This is the monthly new report on the progress made in the construction of an effective and genuine Security Union and a study of the evolution of the two main pillars: addressing terrorism and organised crime and the resources which support them.
This report presents the conclusions which the Commission studies with the integral evaluation of Union action in the field of internal security. The assessment evaluates the relevance and effectiveness of the EU´s policies and instruments to provide support for member states in the fight against terrorism and the prevention of radicalisation, addressing organised crime and the fight against cyber crime.
Regarding the measures adopted at an EU level in the field of internal security, the assessment is based on the internal analysis of the Commission’s services, the surveys carried out with the authorities of the member states and EU agencies and an inclusive dialogue with a wide range of actors including the European Parliament, national parliaments, civil society, think tanks, academics and industry representatives.

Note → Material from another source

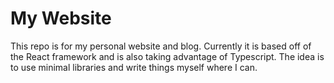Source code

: # My Website
This repo is for my personal website and blog. Currently it is based off of the React 
framework and is also taking advantage of Typescript. The idea is to use minimal 
libraries and write things myself where I can.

Although the overall result is positive and confirms the acceptance and the relevance of the main instruments of the EU’s security policy, the assessments also identified the challenges and shortcomings which have an impact on effective cooperation in the Security Union. This includes the need to further develop and adjust policies and existing tools to respond to the threat as terrorism evolves, and also stresses the conclusions of the European Council of 22 to 23 June 2017, the action plan of the G20 to combat terrorism of 7 July 2017 and the declaration of the Taormina G74 Summit regarding the fight against terrorism and violent extremism of 26 May 2017.
This report also provides an update of the progress made in the implementation of priority security files, with the next steps to avoid the financing of terrorism via the trafficking of cultural assets and to improve the exchange of information with the interoperability of information systems and their full implementation.
The following are regarded to be among the main challenges for effective EU security policing:
- The incomplete implementation of some policies and instruments of the EU at a national level reduce their effectiveness. This must be reviewed.
- The complexity of some EU instruments and tools UE makes it difficult for national authorities to use them.
- Limited capacities at a national level require an increased grouping of resources and knowledge at an EU level and synergies in all political fields
- The evolution of threats calls for the EU to update its instruments and tools
The global assessment demonstrates that as regards a series of key EU policies and instruments in terms of internal security, the member states do not have their full application at a national level. Examples of this are legislation concerning organised crime or the Prüm framework for the exchange of DNA data, digital finger print data and data regarding vehicle records. The lack of a complete application of these instruments impedes their effectiveness and prevents member states from exploiting their full potential.